Ventastega was a basal tetrapod that lived during the Famennian subdivision of the Late Devonian period approximately 374.5 to 359.2 million years ago, though Ventastega origins as a tetrapod lineage are probably seated in the preceding Frasnian period of the Late Devonian (385.3 to 374.5 million years ago) when a surge of morphological diversification of tetrapods began. Ventastega is one of the earliest Devonian tetrapods yet discovered. Given two preferred orientations of the bones and the geological context in which Ventastega was found suggests a tidal-sea influence. However, like Tiktaalik, Ventastega was probably more aquatic than terrestrial. It had a relatively large size for its period, with a length up to 1 m (3.3 ft) and a 20 cm skull.

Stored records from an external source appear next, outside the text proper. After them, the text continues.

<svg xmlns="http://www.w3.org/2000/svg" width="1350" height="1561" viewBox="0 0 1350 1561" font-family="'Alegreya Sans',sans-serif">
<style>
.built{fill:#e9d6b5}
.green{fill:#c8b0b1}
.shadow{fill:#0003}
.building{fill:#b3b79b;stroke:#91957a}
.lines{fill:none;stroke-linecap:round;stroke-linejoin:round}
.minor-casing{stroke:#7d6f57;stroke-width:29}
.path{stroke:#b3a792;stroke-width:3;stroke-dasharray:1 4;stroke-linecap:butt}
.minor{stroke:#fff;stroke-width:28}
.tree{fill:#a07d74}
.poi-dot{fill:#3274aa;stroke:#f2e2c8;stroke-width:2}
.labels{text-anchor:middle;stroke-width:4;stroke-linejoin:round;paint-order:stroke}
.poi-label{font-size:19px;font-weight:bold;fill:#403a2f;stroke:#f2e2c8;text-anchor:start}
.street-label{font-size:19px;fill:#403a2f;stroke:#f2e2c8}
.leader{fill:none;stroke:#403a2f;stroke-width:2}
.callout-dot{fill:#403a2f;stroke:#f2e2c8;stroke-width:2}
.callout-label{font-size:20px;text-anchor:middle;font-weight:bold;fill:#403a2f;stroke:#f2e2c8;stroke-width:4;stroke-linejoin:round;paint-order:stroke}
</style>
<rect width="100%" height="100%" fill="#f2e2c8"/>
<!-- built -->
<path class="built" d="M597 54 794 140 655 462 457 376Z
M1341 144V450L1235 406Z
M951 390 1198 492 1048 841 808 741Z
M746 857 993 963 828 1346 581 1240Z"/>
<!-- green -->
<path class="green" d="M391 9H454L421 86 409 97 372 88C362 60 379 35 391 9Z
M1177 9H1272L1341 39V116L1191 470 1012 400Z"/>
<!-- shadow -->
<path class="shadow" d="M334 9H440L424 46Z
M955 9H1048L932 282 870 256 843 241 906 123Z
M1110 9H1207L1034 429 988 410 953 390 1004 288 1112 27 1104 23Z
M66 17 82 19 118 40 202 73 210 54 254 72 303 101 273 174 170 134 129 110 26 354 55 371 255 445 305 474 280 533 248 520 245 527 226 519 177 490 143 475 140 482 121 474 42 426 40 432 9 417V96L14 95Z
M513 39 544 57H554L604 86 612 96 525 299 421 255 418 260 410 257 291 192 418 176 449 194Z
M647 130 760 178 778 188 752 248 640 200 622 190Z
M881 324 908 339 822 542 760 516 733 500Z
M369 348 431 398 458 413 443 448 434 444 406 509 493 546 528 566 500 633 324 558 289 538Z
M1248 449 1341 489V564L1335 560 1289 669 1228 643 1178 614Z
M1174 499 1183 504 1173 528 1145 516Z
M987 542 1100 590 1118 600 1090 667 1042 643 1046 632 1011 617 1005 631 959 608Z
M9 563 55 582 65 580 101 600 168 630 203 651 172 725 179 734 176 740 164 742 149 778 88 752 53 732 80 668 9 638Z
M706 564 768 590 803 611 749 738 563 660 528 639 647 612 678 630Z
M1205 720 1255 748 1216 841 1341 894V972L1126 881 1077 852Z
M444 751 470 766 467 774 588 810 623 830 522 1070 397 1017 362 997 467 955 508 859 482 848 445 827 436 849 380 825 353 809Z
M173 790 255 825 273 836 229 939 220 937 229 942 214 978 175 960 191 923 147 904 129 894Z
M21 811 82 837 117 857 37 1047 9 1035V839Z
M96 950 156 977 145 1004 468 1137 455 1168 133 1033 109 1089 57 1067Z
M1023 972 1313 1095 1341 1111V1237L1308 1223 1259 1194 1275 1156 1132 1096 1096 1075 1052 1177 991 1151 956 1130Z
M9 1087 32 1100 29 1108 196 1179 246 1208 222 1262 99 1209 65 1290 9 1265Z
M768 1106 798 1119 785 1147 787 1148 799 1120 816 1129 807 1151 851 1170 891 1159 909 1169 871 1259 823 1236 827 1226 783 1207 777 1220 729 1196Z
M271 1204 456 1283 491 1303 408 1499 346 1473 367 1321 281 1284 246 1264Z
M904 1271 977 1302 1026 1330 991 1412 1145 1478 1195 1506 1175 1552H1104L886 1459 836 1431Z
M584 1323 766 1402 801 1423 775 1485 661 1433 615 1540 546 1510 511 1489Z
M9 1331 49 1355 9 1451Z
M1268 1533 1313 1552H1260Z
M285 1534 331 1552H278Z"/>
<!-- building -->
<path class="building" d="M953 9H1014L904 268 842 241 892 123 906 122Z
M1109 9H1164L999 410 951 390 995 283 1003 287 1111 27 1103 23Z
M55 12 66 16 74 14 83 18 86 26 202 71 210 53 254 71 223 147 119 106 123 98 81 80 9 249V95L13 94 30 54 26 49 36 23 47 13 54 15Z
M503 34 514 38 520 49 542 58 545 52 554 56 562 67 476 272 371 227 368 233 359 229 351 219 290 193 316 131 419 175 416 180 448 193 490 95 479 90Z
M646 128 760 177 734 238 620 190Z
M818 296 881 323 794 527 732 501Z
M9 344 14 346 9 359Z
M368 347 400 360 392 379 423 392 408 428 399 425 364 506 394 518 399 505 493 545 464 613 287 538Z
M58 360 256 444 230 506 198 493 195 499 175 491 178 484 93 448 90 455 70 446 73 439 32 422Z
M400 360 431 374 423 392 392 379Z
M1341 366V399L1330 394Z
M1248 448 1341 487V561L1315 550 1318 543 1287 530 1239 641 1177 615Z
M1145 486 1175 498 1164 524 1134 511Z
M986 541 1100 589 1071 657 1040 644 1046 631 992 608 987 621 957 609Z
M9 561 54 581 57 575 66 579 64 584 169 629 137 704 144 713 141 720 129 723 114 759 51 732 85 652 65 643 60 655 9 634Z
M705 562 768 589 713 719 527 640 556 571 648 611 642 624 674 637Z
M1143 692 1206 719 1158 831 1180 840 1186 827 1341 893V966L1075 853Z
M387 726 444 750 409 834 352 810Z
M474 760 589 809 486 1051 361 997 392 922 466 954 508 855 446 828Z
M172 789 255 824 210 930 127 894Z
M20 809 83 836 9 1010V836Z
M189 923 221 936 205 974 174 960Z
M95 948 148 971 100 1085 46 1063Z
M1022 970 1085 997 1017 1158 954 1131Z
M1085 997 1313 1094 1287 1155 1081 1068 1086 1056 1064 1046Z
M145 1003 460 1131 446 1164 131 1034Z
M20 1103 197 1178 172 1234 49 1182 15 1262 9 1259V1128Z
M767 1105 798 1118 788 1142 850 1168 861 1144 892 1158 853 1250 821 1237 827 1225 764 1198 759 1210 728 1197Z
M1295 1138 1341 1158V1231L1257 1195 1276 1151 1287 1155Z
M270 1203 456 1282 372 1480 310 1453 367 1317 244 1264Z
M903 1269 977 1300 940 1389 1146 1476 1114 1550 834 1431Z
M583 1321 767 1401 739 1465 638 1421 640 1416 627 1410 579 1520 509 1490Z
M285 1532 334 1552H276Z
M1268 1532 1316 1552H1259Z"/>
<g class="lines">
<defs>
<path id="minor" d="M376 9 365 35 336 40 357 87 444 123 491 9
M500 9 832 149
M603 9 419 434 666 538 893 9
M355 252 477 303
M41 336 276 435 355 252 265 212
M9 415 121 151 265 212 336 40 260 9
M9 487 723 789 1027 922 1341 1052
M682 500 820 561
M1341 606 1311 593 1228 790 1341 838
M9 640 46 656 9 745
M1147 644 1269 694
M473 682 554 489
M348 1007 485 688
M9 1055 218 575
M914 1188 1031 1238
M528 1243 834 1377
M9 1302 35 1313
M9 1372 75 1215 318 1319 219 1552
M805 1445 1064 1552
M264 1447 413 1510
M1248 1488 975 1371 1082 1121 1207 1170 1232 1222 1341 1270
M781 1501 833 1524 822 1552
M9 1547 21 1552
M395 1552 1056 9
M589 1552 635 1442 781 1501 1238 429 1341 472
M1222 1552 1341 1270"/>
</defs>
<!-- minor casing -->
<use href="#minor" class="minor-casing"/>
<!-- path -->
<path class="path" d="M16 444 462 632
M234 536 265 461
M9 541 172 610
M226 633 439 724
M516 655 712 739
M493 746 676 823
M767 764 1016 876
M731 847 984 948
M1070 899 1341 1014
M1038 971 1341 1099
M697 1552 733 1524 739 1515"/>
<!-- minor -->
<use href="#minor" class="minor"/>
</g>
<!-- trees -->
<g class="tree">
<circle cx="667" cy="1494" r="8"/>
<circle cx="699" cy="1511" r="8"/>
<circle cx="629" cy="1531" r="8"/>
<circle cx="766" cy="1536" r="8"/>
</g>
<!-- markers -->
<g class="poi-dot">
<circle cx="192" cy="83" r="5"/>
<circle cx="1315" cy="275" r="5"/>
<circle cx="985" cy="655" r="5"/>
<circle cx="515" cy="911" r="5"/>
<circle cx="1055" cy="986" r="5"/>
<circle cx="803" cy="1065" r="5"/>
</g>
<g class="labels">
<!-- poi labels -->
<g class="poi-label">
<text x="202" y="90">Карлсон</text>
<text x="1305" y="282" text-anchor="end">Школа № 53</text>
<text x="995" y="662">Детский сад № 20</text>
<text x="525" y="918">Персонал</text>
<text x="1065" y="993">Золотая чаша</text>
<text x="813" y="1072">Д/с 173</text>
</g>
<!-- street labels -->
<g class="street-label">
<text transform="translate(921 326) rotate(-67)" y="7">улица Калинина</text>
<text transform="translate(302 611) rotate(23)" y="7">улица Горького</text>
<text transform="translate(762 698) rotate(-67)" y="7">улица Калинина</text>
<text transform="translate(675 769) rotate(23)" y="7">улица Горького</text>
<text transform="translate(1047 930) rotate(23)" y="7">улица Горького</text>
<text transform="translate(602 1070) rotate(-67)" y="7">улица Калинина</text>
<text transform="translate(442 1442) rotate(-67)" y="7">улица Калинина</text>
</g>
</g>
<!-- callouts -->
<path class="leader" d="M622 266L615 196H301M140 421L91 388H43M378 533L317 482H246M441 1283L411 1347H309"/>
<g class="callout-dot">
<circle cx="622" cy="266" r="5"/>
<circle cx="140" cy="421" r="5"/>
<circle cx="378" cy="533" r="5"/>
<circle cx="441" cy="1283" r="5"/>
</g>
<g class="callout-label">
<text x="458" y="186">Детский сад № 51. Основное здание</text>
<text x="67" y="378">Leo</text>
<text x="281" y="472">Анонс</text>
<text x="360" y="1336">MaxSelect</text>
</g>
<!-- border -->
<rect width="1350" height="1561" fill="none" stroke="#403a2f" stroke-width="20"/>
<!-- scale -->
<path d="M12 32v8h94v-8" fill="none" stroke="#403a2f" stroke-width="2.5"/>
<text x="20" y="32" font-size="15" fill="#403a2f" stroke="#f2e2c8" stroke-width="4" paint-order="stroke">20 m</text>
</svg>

Per E. Ahlberg, a professor of evolutionary biology at Uppsala University in Sweden reported in Nature that limbs, not fins were attached to Ventastega; this inference is based on the anatomy of key parts of its pelvis and its shoulders. The fossils reported were found on the Kurzeme/Courland Peninsula in what is now western Latvia. They are 365 million years old. A skull, shoulders, and part of the pelvis of Ventastega curonica were found. They indicate it was more tetrapod than fish and looked similar to a small alligator. The discovery contributes to the understanding of the evolutionary transition from fish to tetrapods (animals with four limbs, whose descendents include amphibians, reptiles, dinosaurs and birds, and mammals).